GIRI: ‘technology must prioritise error reduction’
Those developing technology and those adopting it should prioritise error reduction, according to the Get It Right Initiative (GIRI).

GIRI’s latest best practice report focuses on technology’s role in reducing errors in design and construction. In the conclusion, the organisation states: “The case studies in this report demonstrate that technology is already helping construction teams reduce errors, rework and coordination failures. However, they also underline how much further the industry still has to go.

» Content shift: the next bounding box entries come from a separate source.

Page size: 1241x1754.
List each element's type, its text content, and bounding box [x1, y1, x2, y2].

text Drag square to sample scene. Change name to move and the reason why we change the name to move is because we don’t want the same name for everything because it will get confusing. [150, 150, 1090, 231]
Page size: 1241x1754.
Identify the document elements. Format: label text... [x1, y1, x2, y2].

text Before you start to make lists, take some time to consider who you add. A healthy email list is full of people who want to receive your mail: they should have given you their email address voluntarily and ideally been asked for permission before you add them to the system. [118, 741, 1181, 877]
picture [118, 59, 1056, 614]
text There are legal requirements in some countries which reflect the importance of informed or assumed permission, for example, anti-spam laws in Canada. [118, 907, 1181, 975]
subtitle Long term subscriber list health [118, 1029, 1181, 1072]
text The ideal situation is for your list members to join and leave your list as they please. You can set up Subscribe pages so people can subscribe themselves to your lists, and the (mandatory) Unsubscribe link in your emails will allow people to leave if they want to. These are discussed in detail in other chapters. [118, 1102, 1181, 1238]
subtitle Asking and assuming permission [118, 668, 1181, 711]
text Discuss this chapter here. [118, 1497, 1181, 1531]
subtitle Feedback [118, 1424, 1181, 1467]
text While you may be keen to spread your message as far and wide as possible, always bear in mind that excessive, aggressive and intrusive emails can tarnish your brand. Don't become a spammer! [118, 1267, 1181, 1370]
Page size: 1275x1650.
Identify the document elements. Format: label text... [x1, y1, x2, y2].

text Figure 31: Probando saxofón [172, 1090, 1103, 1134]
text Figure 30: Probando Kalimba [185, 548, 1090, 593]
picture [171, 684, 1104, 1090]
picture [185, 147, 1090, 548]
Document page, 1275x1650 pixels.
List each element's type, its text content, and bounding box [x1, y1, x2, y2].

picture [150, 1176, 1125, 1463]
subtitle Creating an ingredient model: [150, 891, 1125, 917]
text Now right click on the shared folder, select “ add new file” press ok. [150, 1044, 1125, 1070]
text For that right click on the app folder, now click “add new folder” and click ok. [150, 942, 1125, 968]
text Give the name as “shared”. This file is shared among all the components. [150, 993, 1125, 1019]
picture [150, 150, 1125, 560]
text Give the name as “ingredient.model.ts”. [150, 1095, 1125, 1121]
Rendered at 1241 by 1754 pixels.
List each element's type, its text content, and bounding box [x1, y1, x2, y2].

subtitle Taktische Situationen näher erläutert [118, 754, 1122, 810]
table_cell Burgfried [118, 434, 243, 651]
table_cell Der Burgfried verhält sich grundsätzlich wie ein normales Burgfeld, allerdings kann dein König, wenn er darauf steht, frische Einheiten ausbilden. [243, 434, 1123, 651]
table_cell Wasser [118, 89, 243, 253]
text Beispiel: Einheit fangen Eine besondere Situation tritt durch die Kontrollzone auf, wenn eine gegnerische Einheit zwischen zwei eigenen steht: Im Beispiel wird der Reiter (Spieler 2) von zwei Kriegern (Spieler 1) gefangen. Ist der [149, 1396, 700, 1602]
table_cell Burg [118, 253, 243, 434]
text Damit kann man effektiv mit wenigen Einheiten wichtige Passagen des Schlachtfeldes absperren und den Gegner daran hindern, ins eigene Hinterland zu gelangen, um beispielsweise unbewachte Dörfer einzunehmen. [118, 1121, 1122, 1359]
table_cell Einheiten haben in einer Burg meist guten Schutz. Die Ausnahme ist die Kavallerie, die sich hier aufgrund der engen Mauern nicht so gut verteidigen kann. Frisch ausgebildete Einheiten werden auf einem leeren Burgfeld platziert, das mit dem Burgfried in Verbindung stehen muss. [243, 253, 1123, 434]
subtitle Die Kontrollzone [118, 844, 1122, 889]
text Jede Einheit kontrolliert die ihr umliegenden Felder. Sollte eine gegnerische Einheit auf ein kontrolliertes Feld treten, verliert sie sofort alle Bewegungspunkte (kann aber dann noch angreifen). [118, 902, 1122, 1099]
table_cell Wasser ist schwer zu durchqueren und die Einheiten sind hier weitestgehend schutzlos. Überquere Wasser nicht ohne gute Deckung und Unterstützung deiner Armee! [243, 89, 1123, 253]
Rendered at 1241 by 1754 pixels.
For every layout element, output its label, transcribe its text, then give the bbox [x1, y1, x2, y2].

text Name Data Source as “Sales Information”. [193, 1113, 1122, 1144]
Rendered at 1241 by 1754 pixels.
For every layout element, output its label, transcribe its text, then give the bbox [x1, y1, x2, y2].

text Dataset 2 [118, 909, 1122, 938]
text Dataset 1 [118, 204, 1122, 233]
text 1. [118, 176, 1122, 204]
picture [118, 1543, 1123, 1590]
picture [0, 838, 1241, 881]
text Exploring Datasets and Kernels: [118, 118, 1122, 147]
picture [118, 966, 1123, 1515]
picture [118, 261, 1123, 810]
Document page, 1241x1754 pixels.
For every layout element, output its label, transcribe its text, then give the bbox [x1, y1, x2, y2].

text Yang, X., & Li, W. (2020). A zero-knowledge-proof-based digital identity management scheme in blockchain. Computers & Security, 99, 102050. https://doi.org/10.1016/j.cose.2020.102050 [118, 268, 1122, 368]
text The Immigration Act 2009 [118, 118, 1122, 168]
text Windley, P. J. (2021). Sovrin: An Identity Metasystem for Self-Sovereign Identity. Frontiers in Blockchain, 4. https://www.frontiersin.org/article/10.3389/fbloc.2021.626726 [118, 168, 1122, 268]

“A critical next step is to make error reduction a first-order objective of technology adoption, rather than a secondary benefit. This is particularly true for AI. While AI is increasingly being applied to efficiency and automation, its greatest value in construction may lie in reducing human and systemic error – by detecting inconsistencies, highlighting missing information, anticipating clashes and supporting better decision-making.
“Software providers and AI firms have a significant commercial opportunity to prioritise error reduction explicitly in their product roadmaps, rather than treating it as an implicit outcome.”
GIRI notes that assurance will need to keep pace with AI’s development curve. “As technology – and particularly AI – becomes more embedded in safety-critical and high-hazard environments, assurance must keep pace. Reducing errors in construction also means reducing the risk of errors introduced by the tools themselves. We are increasingly taking the message that safe AI for construction can unlock productivity gains into government and infrastructure stakeholders.”
The report includes 13 mini case studies from companies including Lanes Group, McLaren Construction, Kier and Morgan Sindall that are deploying (and benefitting from) technology from the likes of SymTerra, Complete Competence, Glider and Sablono.